Basic free tier ChatGPT 5.5 would blow it out of the water on all of those tasks. Hell, even Grok free is better at that, it gave me a one-shot Arduino code that blew Gemini 3.5 flash away.
3.5 Flash seems tuned to just eyeballing basic answers to general purpose questions that resemble Google searches like "give me a recipe" or "give me a workout plan", or "what's the difference between Arch and Fedora based distros", not to solving complex issues that require cognition and accuracy. That's what the 3.1 Pro is better for according to Gemini. Oh and it is also gaslights you by starting the answers with first telling you how amazing things from your question are, which is insanely annoying but I guess Google's A/B testing found out the majority of Average Joe midwits love it when "the AI" reinforces their choices and decisions like a fake friend.

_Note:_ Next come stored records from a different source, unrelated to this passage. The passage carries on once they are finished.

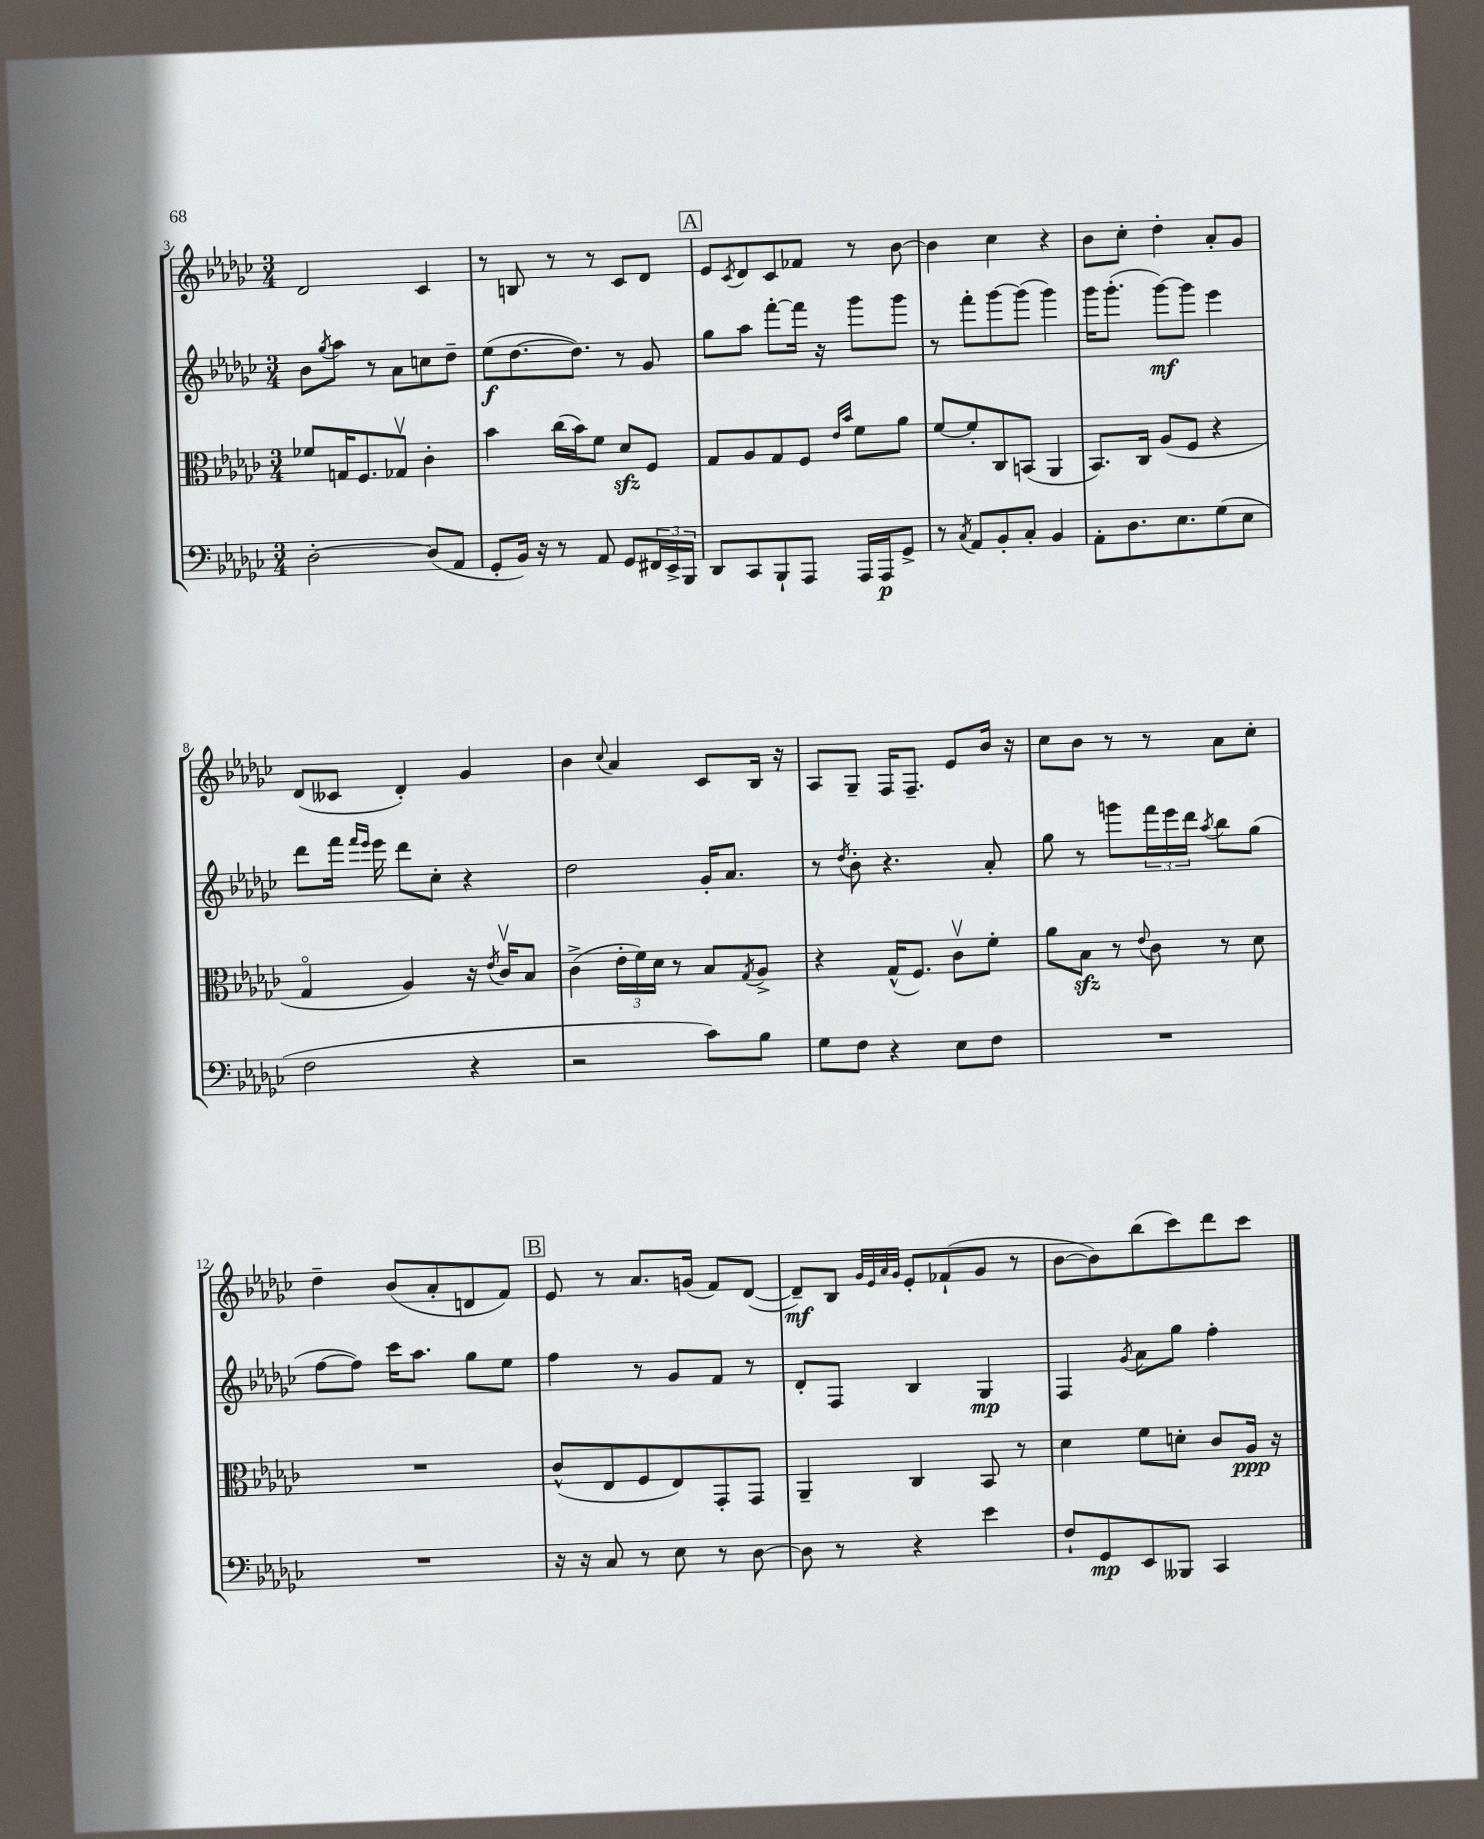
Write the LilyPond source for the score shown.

<<
\new StaffGroup <<
\new Staff = "s0" {
    \clef treble \key ges \major \numericTimeSignature \time 3/4
    des'2 ces'4 |
    r8 b8 r8 r8 ces'8 des'8 |
    \mark \markup { \box "A" } ees'8 \acciaccatura { ces'8 } des'8 ces'8 fes'8 r8 bes'8~ |
    bes'4 ces''4 r4 |
    bes'8 ces''8-. des''4-. aes'8-. ges'8 |
    des'8( ceses'8 des'4-.) ges'4 |
    bes'4 \appoggiatura { ces''8 } aes'4 ces'8 bes16 r16 |
    aes8 ges8-- f16 f8.-- ees'8 bes'16 r16 |
    ces''8 bes'8 r8 r8 aes'8 ces''8-. |
    des''4-- bes'8( aes'8-. d'8 f'8) |
    \mark \markup { \box "B" } ees'8 r8 aes'8. g'16( f'8) des'8~( |
    des'8--\mf) bes8 \grace { ges'32 ees'32 aes'32 ges'32 } ees'8-. fes'8-!( ges'8 r8 |
    bes'8~ bes'8) bes''8( ces'''8) des'''8 ces'''8 \bar "|." |
}
\new Staff = "s1" {
    \clef treble \key ges \major \numericTimeSignature \time 3/4
    bes'8 \acciaccatura { ges''8 } aes''8 r8 aes'8 c''8 des''8-- |
    ees''8\f( des''8.~ des''8.) r8 ges'8 |
    \mark \markup { \box "A" } ges''8 aes''8 f'''8~-. f'''16 r16 ges'''8 ges'''8 |
    r8 f'''8-. ges'''8~ ges'''8( ges'''4) |
    ges'''16 ges'''8.-.( ges'''8~\mf) ges'''8 ees'''4 |
    des'''8 f'''16 \grace { f'''16 ees'''16 } ees'''16 des'''8 ces''8-. r4 |
    des''2 ges'16-. aes'8. |
    r8 \acciaccatura { des''8 } bes'8-. r4. aes'8-. |
    ges''8 r8 g'''8 \tuplet 3/2 { f'''16 ees'''16 des'''16 } \acciaccatura { aes''8 } bes''8 ges''8( |
    f''8~ f''8) ces'''16 aes''8. ges''8 ees''8 |
    \mark \markup { \box "B" } f''4 r8 ges'8 f'8 r8 |
    des'8-. f8 bes4 ges4\mp |
    f4 \acciaccatura { ges'8 } aes'8 ges''8 f''4-. \bar "|." |
}
\new Staff = "s2" {
    \clef alto \key ges \major \numericTimeSignature \time 3/4
    fes'8 g16 f8. ges8\upbow ces'4-. |
    bes'4 ces''16( bes'16) f'8 des'8\sfz f8 |
    \mark \markup { \box "A" } ges8 aes8 ges8 f8 \grace { ees'16 bes'16 } f'8 aes'8 |
    f'8~ f'8-. ces8 b,8( aes,4 |
    bes,8.) ces16 aes8( f8 r4 |
    ges4\flageolet aes4) r16 \acciaccatura { ees'8 } ces'16\upbow bes8 |
    ces'4->( \tuplet 3/2 { ees'16-. f'16) des'16 } r8 bes8 \acciaccatura { ges8 } aes8-> |
    r4 ges16-^( f8.) ces'8\upbow f'8-. |
    aes'8 bes8\sfz r8 \appoggiatura { ees'8 } ces'8 r8 des'8 |
    R2. |
    \mark \markup { \box "B" } ces'8-^( ees8 f8 ees8) ges,8-. ges,8 |
    aes,4-- ces4 bes,8 r8 |
    des'4 f'8 d'8-. ces'8 aes16\ppp r16 \bar "|." |
}
\new Staff = "s3" {
    \clef bass \key ges \major \numericTimeSignature \time 3/4
    des2~-. des8( aes,8 |
    ges,8-. bes,16) r16 r8 aes,8 ges,8 \tuplet 3/2 { fis,16 ees,16-> bes,,16 } |
    \mark \markup { \box "A" } des,8 ces,8 bes,,8-! aes,,8 aes,,16 aes,,16\p ges,8-> |
    r8 \acciaccatura { ces8 } aes,8 bes,8-. ces8-. bes,4 |
    aes,8-. des8. ees8. ges8( ees8 |
    f2 r4 |
    r2 ces'8) bes8 |
    ges8 f8 r4 ees8 f8 |
    R2. |
    R2. |
    \mark \markup { \box "B" } r16 r16 ces8 r8 ees8 r8 des8~ |
    des8 r8 r4 ees'4 |
    f8-! ges,8\mp ees,8 beses,,8 ces,4 \bar "|." |
}
>>
>>
\layout { \context { \Score currentBarNumber = #3 } }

I think Google just doesn't care about being the SOTA for coding, reasoning and accuracy, since they're in the ads and search business for everyone, not in the agentic coding business for pro-sumers, so if the answers are some hallucinations that sound "good enough" to its clueless search user base, but is at least dirt cheap to run on their datacenter hardware, then it's already more than enough for them and they can all it a day.
Meanwhile OpenAI and Anthropic don't have search and ads monopolies, so they need to perform well at certain task for people and businesses to give them their hard earned money for them to survive. For them, nailing stuff like coding and writing accuracy is an existential threat, not a hobby sideproject like it is for Google.
Google seems more interested in fast models that can quickly turn responses, which kind of fits with a company that needs to serve AI on a mass scale.
It out-performed every model that wasnt a max/ultrafrontier of some sort, except for the one that the article was extolling the virtues of, including grok high. you could make a good argument that deepseek is a better value, but gemini flash is when bundled is already pretty accessible.
nowhere did i claim that flash was better than fable or 5.5xhigh.
I don't care about someone else's charts, i care about my own lived experiences. Benchmarks can be gamed to get to the top of charts. When I pay for a service I care about how it performs in my test cases, not about which tops some random charts.
Read my comment again please. I think I was pretty clear with detailed examples on where Gemini sucks and where it's good at.
>nowhere did i claim that flash was better than fable or 5.5xhigh.
And nowhere did I claim that. I said even basic GPT and Grok are better than Gemini Flash at reasoning tasks. Again, read my comment again, I have already explained why with examples.
Fast answers, using their search as grounding, that can parse keywords and spit out a few ads is where Gemini Flash is going to head. That, and the agentic actions stuff they showed off at I/O with Google shopping, ordering food, etc. Speed is important there.